4) Protect the server internally, ensure strong passwords are used, possibly biometrics, and encrypt whatever data you can.
5) Make sure the firewalls to the proxy server are effectively filtering email traffic
6)Harden the email server as much as possible. Even though the server should be the last line of defense, with multiple proxies and firewalls, it does not mean you should not protect it as well.
VPN is a must for many companies, but does everybody need to have it? Do you have the latest VPN software? Is it patched? Are the passwords secure? Do you limit access? If you have the best secured network you can build, but have a VPN access for the CEO with a username of “ceoname” and password of “password”, then its reasonable to expect that it will be cracked.
Also, do you allow VPN from anywhere? Can people get VPN access from their home machines, where they download music, software and porn? This is not a good idea, because if their machine is insecure, then so is your VPN, and therefore so is the network.
For the VPN access enforce strong passwords, and user names, consider using multiple authentication methods , e.g tokens, user names, and passwords. Only allow the VPN connection to occur through company secured machines – desktops or laptops. Once user is in, force their web traffic through your office, so that it is also secured, or consider forcing the staff to remote in, either to a desktop or a terminal services. This way their traffic is secured through the company.

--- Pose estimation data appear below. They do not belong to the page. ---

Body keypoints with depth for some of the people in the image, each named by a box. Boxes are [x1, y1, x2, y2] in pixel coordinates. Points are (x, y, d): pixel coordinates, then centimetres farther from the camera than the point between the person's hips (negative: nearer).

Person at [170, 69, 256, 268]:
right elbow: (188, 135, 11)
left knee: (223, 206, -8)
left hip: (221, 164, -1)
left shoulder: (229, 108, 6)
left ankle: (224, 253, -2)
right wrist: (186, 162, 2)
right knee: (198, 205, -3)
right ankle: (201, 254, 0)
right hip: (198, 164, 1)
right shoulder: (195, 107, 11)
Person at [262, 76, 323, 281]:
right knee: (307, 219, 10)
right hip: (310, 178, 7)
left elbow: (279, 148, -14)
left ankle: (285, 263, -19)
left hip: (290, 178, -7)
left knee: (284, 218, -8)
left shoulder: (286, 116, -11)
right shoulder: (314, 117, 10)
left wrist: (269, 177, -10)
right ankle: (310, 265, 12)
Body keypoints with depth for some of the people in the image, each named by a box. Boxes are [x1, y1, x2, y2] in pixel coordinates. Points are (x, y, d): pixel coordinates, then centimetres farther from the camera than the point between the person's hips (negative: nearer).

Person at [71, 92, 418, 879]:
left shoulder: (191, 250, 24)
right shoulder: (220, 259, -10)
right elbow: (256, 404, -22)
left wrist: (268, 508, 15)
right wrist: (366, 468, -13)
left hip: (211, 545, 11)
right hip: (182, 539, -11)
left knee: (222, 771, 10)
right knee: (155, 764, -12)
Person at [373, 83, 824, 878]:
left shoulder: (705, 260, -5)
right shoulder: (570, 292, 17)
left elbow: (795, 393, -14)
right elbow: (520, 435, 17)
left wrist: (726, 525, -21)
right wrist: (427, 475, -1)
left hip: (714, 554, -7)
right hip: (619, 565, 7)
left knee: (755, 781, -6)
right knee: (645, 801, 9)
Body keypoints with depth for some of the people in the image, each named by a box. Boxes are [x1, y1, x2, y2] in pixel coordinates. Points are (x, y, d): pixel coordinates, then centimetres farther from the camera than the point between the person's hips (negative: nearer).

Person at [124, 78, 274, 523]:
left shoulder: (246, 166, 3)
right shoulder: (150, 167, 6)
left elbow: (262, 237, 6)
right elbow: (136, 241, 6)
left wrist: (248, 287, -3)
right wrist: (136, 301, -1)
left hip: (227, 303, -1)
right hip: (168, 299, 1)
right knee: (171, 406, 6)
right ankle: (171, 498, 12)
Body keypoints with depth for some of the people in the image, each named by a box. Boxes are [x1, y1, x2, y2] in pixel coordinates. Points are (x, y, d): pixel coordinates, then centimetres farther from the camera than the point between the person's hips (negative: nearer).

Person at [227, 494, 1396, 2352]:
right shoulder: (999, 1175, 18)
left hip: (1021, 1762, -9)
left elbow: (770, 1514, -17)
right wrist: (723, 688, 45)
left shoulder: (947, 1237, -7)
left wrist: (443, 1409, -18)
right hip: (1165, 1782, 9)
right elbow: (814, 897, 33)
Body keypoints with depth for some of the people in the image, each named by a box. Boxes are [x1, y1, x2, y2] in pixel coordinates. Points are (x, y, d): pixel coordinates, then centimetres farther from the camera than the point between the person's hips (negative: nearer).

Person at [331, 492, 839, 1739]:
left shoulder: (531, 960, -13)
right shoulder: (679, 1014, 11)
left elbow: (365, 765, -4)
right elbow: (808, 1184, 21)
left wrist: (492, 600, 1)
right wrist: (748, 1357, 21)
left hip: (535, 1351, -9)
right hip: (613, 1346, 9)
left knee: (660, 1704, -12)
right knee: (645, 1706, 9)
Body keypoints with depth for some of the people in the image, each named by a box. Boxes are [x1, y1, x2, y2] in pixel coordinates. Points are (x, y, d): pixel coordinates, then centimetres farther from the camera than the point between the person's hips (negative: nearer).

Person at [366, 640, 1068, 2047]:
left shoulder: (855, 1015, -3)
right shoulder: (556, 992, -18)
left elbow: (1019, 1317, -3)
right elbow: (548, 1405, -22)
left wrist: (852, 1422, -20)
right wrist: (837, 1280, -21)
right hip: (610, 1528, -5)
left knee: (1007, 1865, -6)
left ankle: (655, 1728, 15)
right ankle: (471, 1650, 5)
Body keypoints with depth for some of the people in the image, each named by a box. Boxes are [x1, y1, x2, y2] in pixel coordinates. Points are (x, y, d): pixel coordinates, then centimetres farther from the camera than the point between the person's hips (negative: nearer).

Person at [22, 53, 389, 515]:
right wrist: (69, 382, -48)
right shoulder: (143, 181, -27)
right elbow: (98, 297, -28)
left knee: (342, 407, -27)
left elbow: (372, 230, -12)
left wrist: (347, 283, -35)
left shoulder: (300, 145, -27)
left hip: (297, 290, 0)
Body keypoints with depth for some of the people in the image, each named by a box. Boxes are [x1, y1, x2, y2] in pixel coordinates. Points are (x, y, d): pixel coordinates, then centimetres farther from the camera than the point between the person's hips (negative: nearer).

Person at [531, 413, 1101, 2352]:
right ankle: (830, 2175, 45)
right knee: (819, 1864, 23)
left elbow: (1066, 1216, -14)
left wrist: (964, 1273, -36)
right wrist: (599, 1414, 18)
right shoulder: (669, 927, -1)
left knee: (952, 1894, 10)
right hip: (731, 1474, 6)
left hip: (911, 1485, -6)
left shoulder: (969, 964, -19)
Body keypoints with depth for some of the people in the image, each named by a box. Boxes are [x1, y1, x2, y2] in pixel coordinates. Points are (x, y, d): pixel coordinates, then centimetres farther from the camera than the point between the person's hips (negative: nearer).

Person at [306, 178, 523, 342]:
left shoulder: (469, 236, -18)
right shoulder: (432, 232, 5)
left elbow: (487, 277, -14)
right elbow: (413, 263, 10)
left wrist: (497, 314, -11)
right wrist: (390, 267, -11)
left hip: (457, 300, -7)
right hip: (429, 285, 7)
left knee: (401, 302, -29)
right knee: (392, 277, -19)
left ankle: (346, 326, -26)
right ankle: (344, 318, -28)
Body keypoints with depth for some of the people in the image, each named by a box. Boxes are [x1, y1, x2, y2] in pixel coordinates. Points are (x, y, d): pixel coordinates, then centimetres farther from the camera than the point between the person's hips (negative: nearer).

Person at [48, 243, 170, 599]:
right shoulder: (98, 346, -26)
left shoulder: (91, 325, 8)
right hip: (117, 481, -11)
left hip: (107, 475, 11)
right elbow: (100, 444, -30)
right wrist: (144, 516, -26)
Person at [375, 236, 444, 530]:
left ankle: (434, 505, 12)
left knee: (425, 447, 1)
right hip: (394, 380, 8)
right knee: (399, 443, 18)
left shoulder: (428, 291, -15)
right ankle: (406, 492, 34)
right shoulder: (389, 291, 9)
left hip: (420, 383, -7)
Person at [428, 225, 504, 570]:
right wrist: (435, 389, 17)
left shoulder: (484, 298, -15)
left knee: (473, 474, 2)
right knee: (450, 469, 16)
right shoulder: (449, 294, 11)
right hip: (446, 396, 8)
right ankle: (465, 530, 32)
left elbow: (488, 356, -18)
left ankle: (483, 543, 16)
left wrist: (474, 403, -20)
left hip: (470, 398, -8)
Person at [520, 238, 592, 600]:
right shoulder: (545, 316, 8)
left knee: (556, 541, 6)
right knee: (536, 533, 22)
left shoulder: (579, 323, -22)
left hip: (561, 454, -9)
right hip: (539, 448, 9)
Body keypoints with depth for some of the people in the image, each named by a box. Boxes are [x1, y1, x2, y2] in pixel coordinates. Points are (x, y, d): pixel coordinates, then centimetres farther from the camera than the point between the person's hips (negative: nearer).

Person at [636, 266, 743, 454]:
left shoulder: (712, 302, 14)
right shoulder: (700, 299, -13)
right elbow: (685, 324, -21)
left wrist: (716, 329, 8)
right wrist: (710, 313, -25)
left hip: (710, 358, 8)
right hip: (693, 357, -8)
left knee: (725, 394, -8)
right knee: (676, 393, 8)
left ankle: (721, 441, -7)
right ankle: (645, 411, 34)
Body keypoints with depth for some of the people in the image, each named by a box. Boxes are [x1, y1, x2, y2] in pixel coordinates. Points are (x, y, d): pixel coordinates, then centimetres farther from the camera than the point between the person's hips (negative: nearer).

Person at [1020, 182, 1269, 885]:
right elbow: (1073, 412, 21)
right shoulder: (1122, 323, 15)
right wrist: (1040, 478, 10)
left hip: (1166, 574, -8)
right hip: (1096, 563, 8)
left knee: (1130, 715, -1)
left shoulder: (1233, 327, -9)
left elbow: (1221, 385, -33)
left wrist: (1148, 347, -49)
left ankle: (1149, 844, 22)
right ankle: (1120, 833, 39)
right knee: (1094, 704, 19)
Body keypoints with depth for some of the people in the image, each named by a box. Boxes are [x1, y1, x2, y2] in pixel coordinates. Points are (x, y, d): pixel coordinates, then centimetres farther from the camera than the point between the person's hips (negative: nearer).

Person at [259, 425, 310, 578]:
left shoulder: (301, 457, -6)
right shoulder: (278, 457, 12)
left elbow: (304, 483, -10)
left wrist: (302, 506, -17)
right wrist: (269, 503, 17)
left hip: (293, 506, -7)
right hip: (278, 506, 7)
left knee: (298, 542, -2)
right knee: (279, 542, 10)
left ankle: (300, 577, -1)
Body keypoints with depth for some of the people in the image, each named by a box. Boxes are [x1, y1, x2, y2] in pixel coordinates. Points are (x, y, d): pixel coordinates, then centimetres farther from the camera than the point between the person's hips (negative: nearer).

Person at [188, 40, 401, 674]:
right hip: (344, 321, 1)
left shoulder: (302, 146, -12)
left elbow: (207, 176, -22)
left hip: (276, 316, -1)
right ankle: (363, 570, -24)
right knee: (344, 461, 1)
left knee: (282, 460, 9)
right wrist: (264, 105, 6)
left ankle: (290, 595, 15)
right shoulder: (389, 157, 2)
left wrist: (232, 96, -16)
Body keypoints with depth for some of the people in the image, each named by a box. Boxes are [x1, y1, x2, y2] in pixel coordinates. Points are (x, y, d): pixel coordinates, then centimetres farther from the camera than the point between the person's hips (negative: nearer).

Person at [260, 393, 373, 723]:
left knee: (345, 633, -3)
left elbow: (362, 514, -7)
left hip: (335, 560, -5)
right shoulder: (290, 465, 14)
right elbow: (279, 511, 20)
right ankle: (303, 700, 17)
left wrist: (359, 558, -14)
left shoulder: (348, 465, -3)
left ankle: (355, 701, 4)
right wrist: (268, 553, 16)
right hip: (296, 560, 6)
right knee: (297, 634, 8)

Unless your company is running wireless networks, they should all be turned off. Everyone one of them, no exceptions, not even for the graphic designer with his Mac, or the marketing person with their wireless webcam. Turn them all off, everyone. If you are using them, secure them as much as possible.
Does the SQL really need to be internet facing? If so, does it also need to connect to your network or can it be put with the web server? If it does need to be internet facing and connected to the internal network, harden it as much as possible, strong passwords, encryption, etc before it goes into into production, then get a pen tester in to ensure its secured properly. Consider using a virtual machine, so you can rebuild it if necessary.
Pen Testers: IT Security
Overall, get an IT professional in to secure your network, and then consider using an outside company to check the work. An external consultant will look for different things, and the cost of a pen test, versus the risk of losing data, will almost certainly make the exercise worth while.